Mosque in Morgantown, a documentary about Asra Nomani’s quest to eradicate gender segregation in the mosque, airs tonight on PBS at 10 pm EST.
I watched the film this weekend. Twice. I took three pages of notes, but still had a difficult time writing a review. This could be because my head has been in another place this weekend with the aftermath of Iranian elections.
But the reason could also be that the documentary just didn’t work. It begins with Asra Nomani, sharing her personal stories. Then the film is about the Morgantown mosque. Then the film is about Asra. Then the film is about Asra and the mosque. Then the film is about Asra’s book tour and “trouble-making” at mosques around the country. Then the film is about the Morgantown mosque again. Then the film is about banning Asra from the mosque. You can see a trailer here:
This jumping around irritated me: though I understand the value of illustrating how Asra’s personal life influenced her behaviors concerning the mosque, I think that the jumping around created a lack of cohesiveness. If you asked me what the purpose of the documentary was, this is what I’d tell you: it was about Asra Nomani…sort of…and the mosque in her hometown…sort of.
Almost as soon as she introduces herself, Nomani brings up the fact that she has had a child outside of marriage, and is thus a “criminal in the eyes of Islam”. Her “child outside of marriage” story bothered me because that it’s one of the first things a viewer knows about her–why was that necessary? It felt as if she was using it as a badge to prove that she’s a “black sheep” Muslim, which takes us into the next scene: her victimization.
Nomani describes going up to the newly-built local mosque and trying to enter through the front door for prayer. She was turned away because the front door is for men and the side door is for women.
What the documentary does not tell us is whether other women were turned away, whether other women were irritated about the segregation, what happened to Morgantown’s old mosque (the one she went to as a child), and whether men and women had separate entrances there. Is the entrance segregation a new phenomenon? Or is it as old as the beginning of Islam, which is how most media outlets described it?
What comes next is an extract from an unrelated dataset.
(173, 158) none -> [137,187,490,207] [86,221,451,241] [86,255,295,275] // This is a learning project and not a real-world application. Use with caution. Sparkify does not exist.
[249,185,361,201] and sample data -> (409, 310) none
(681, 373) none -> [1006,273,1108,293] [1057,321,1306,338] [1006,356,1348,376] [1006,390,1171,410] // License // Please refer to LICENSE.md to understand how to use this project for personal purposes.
The documentary, and even Nomani herself, cast the beginnings of this crusade as a personal vendetta: she feels she has been humiliated at the mosque and so, ten days later, she marches through the mosque’s front door and prays next to male worshippers, seemingly pissing everyone off. She talks about having a child outside of marriage, 9/11, and how “militant Muslims who prayed five times a day” killed her friend and colleague, Daniel Pearl.
All of those things somehow add up to Nomani wanting women to pray alongside men. The documentary follows her on her book tour, watching her talk to Muslims and go to mosques elsewhere in the U.S. and Canada, on a quest to make everyone pray the way she wants them to. Notice I didn’t say “quest for equity in the mosques” or “quest for gender equality in Islam.” Nomani is very much a feminist, but the picture we get from the documentary paints Nomani more as a televised guerilla activist who lives out a personal spat with her local mosque on a national platform.
During her trip to Los Angeles, Asra sits in a McDonald’s parking lot after upsetting the “most progressive mosque in the country” and eats ice cream. This scene constructs Nomani as a victim that we should feel sorry for: the Big, Bad Muslims don’t like her (most likely because she stormed into their mosque, flouted their rules, and told community elders they were wrong about the religion they’d studied longer than she’d been alive) and so she’s forced to eat ice cream alone at McDonald’s.
But it’s hard to feel sorry for Nomani because she builds herself up to be a victim when she usually isn’t. This is apparent during her meeting with the Morgantown mosque board, where she argues even with the community moderates, and walks out of the meeting after calling board members “naïve” and the meeting “a waste of time” because they didn’t agree with her way of doing things.
I hate to admit that I didn’t like this documentary, because I wanted to like it. Though I hated how she did it, I personally very much agree with the idea of equity in the mosque. Edina Lekovic made a great appearance in the film during Nomani’s ruckus in Los Angeles and voiced my thoughts exactly, stating that Nomani’s shenanigans detracted away from what was really important: women gaining full and equal access to the mosque and positions of power therein. Instead of working with mosques, Nomani worked against them and expected them to comply.
I hated the documentary because it highlighted all the things I hated about how Asra Nomani did this entire “campaign”. Long-lasting change does not happen unilaterally or without dialogue, and there is no dialogue when no one else’s viewpoint counts except Nomani’s.
Readers, what are your thoughts on the documentary? Consider this an open thread, but don’t forget comment moderation rules!